*** Given data ***
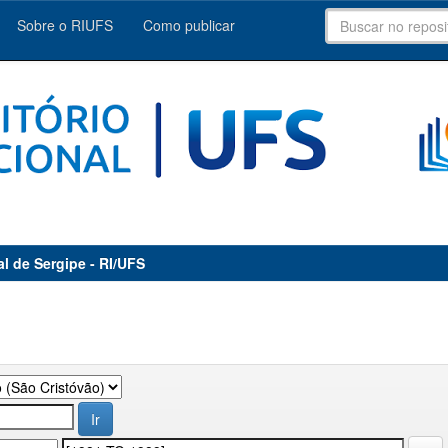
Sobre o RIUFS
Como publicar
al de Sergipe - RI/UFS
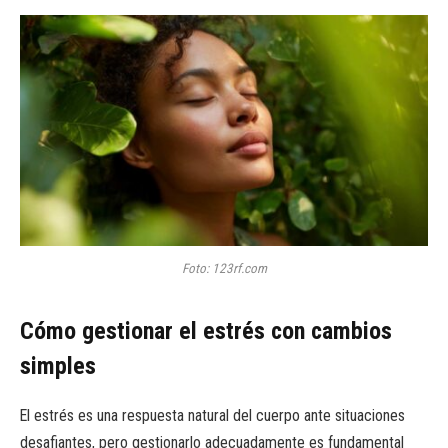
Foto: 123rf.com
Cómo gestionar el estrés con cambios
simples
El estrés es una respuesta natural del cuerpo ante situaciones
desafiantes, pero gestionarlo adecuadamente es fundamental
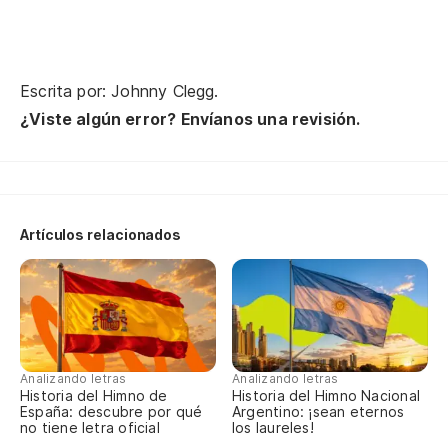
Escrita por: Johnny Clegg.
¿Viste algún error? Envíanos una revisión.
Artículos relacionados
Analizando letras
Analizando letras
Historia del Himno de
Historia del Himno Nacional
España: descubre por qué
Argentino: ¡sean eternos
no tiene letra oficial
los laureles!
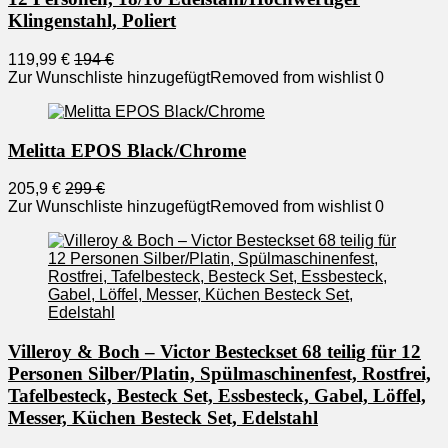
Klingenstahl, Poliert
119,99 €
194 €
Zur Wunschliste hinzugefügt
Removed from wishlist
0
Melitta EPOS Black/Chrome
205,9 €
299 €
Zur Wunschliste hinzugefügt
Removed from wishlist
0
Villeroy & Boch – Victor Besteckset 68 teilig für 12
Personen Silber/Platin, Spülmaschinenfest, Rostfrei,
Tafelbesteck, Besteck Set, Essbesteck, Gabel, Löffel,
Messer, Küchen Besteck Set, Edelstahl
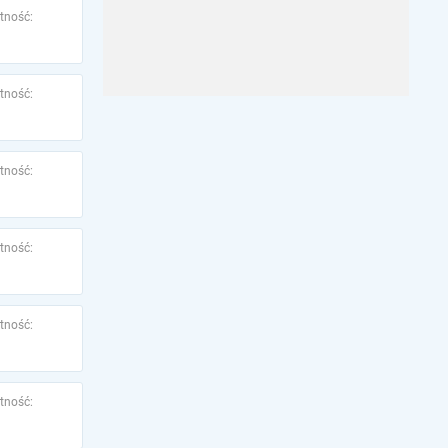
tność:
tność:
tność:
tność:
tność:
tność:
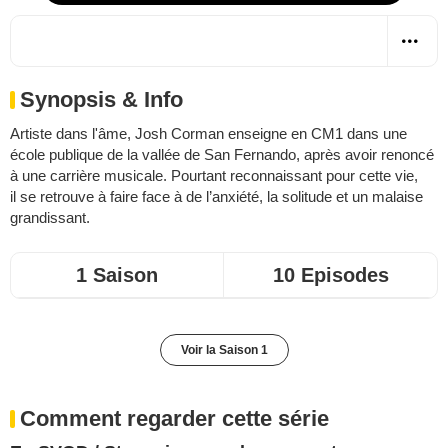
Synopsis & Info
Artiste dans l'âme, Josh Corman enseigne en CM1 dans une
école publique de la vallée de San Fernando, après avoir renoncé
à une carrière musicale. Pourtant reconnaissant pour cette vie,
il se retrouve à faire face à de l’anxiété, la solitude et un malaise
grandissant.
1 Saison
10 Episodes
Voir la Saison 1
Comment regarder cette série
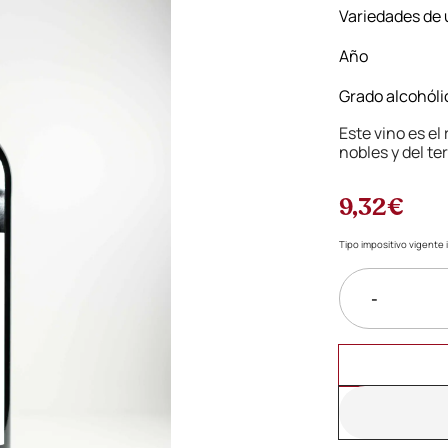
Variedades de 
Año
Grado alcohóli
Este vino es el
nobles y del ter
9,32€
Tipo impositivo vigente i
-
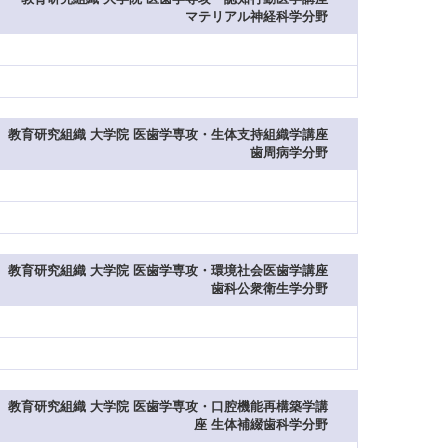
マテリアル神経科学分野
教育研究組織 大学院 医歯学専攻・生体支持組織学講座
歯周病学分野
教育研究組織 大学院 医歯学専攻・環境社会医歯学講座
歯科公衆衛生学分野
教育研究組織 大学院 医歯学専攻・口腔機能再構築学講
座 生体補綴歯科学分野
*** End of Given data ***
[To-do item]
Hand back the data above exactly, with no images.

[Solution for this task]
Sobre o RIUFS
Como publicar
al de Sergipe - RI/UFS
Foto: 123rf.com
Cómo gestionar el estrés con cambios
simples
El estrés es una respuesta natural del cuerpo ante situaciones
desafiantes, pero gestionarlo adecuadamente es fundamental
Escrita por: Johnny Clegg.
¿Viste algún error? Envíanos una revisión.
Artículos relacionados
Analizando letras
Analizando letras
Historia del Himno de
Historia del Himno Nacional
España: descubre por qué
Argentino: ¡sean eternos
no tiene letra oficial
los laureles!
Klingenstahl, Poliert
119,99 €
194 €
Zur Wunschliste hinzugefügt
Removed from wishlist
0
Melitta EPOS Black/Chrome
205,9 €
299 €
Zur Wunschliste hinzugefügt
Removed from wishlist
0
Villeroy & Boch – Victor Besteckset 68 teilig für 12
Personen Silber/Platin, Spülmaschinenfest, Rostfrei,
Tafelbesteck, Besteck Set, Essbesteck, Gabel, Löffel,
Messer, Küchen Besteck Set, Edelstahl
tność:
tność:
tność:
tność:
tność:
tność:
Synopsis & Info
Artiste dans l'âme, Josh Corman enseigne en CM1 dans une
école publique de la vallée de San Fernando, après avoir renoncé
à une carrière musicale. Pourtant reconnaissant pour cette vie,
il se retrouve à faire face à de l’anxiété, la solitude et un malaise
grandissant.
1 Saison
10 Episodes
Voir la Saison 1
Comment regarder cette série
Variedades de 
Año
Grado alcohóli
Este vino es el
nobles y del ter
9,32€
Tipo impositivo vigente i
-
マテリアル神経科学分野
教育研究組織 大学院 医歯学専攻・生体支持組織学講座
歯周病学分野
教育研究組織 大学院 医歯学専攻・環境社会医歯学講座
歯科公衆衛生学分野
教育研究組織 大学院 医歯学専攻・口腔機能再構築学講
座 生体補綴歯科学分野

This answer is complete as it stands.